Re: [PATCH v3 2/3] zram: fix deadlock with sysfs attribute usage and driver removal

From: Luis Chamberlain
Date: Tue Jun 22 2021 - 15:57:09 EST


On Tue, Jun 22, 2021 at 08:05:12PM +0200, Greg KH wrote:
> On Tue, Jun 22, 2021 at 10:27:12AM -0700, Luis Chamberlain wrote:
> > On Tue, Jun 22, 2021 at 07:16:34PM +0200, Greg KH wrote:
> > > On Tue, Jun 22, 2021 at 09:32:08AM -0700, Luis Chamberlain wrote:
> > > > On Tue, Jun 22, 2021 at 09:45:39AM +0200, Greg KH wrote:
> > > > > On Mon, Jun 21, 2021 at 04:36:34PM -0700, Luis Chamberlain wrote:
> > > > > > @@ -2048,13 +2048,19 @@ static ssize_t hot_add_show(struct class *class,
> > > > > > {
> > > > > > int ret;
> > > > > >
> > > > > > + if (!try_module_get(THIS_MODULE))
> > > > > > + return -ENODEV;
> > > > > > +
> > > > >
> > > > > You can not increment/decrement your own module's reference count and
> > > > > expect it to work properly, as it is still a race.
> > > >
> > > > The goal here is to prevent an rmmod call if this succeeds. If it
> > > > succeeds then any subsequent rmmod will fail. Can you explain how
> > > > this is still racy?
> > >
> > > {sigh}
> > >
> > > What happens if the driver core is just about to call hot_add_show() and
> > > the module is removed from the system. It then calls to the memory
> > > location that hot_add_show() was previously at, but now that is not a
> > > valid pointer to code, and boom.
> >
> > The new kobject_get() on patch 3/3 ensures that the device will be up
> > throughout the entire life of the store call, and thus prevent the
> > code being executed being removed, no?
>
> I do not know, I no longer remember what is in that patch at the moment
> as it is long-gone from my queue.

It was the changes *you* recommended, a generic way to ensure the
lifetime of the derefernce is valid. I had used bdgrab()/bdget() and you
suggested we generalize it with the kobject_get() for the device and a
bus get. With that change, I confirm that the device will still be
present during the lifetime of the sysfs knobs call.

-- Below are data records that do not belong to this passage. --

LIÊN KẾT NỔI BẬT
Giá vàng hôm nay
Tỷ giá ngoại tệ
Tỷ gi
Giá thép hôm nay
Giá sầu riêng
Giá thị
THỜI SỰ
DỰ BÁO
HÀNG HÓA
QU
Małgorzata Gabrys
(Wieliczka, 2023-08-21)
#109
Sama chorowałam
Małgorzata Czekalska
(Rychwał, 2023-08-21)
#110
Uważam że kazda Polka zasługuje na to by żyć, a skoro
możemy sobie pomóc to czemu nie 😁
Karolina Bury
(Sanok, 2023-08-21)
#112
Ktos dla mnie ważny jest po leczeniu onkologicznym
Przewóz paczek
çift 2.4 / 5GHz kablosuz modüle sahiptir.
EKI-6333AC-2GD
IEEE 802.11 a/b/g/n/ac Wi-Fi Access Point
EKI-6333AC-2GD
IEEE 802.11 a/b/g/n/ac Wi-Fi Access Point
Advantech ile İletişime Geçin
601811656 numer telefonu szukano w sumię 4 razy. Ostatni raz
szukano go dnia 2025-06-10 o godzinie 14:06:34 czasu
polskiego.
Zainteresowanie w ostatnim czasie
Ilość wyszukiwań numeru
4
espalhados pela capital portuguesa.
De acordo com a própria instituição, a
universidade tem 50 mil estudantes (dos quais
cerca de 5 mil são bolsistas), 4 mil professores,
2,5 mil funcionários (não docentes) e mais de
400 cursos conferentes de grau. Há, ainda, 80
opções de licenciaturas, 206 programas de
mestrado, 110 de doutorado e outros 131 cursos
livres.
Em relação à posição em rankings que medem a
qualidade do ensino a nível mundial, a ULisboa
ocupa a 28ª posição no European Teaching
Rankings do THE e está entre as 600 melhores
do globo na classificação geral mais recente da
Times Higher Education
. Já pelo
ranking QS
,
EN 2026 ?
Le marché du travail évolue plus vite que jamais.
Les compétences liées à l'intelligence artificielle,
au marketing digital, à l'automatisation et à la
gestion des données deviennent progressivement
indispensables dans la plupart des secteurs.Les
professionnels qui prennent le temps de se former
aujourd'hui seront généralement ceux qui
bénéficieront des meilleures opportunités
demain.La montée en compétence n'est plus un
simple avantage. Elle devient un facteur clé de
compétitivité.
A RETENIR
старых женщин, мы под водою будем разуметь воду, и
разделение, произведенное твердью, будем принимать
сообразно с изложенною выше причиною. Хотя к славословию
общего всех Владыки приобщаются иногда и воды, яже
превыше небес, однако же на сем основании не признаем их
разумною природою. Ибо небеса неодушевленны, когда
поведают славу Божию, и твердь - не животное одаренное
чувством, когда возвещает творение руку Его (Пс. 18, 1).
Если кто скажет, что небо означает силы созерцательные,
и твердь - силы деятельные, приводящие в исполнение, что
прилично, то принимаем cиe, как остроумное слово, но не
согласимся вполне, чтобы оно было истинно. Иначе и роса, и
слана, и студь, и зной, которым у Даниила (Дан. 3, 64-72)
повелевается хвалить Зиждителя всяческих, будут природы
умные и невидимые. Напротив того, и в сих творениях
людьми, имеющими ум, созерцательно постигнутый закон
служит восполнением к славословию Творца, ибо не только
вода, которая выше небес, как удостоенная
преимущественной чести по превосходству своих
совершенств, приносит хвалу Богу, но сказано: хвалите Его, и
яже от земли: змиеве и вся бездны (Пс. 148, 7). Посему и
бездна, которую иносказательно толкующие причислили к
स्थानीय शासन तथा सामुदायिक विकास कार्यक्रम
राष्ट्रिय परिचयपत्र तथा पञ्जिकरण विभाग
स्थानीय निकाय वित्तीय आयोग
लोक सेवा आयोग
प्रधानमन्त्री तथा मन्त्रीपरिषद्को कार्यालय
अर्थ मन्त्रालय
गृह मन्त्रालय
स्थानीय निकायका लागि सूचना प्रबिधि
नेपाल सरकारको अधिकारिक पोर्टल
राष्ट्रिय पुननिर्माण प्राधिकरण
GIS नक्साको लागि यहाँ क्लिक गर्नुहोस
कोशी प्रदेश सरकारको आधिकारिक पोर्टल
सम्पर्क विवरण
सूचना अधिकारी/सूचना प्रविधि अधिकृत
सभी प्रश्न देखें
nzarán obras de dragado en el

> Also, if the device will be "up" for the whole lifetime, why do you need
> to increment the module reference count?

The goal is to prevent a deadlock. The lifetime of the device is not
an issue in this deadlock case, the issue is a race with module removal
and that code path using a lock which is also used on a sysfs knob.

Luis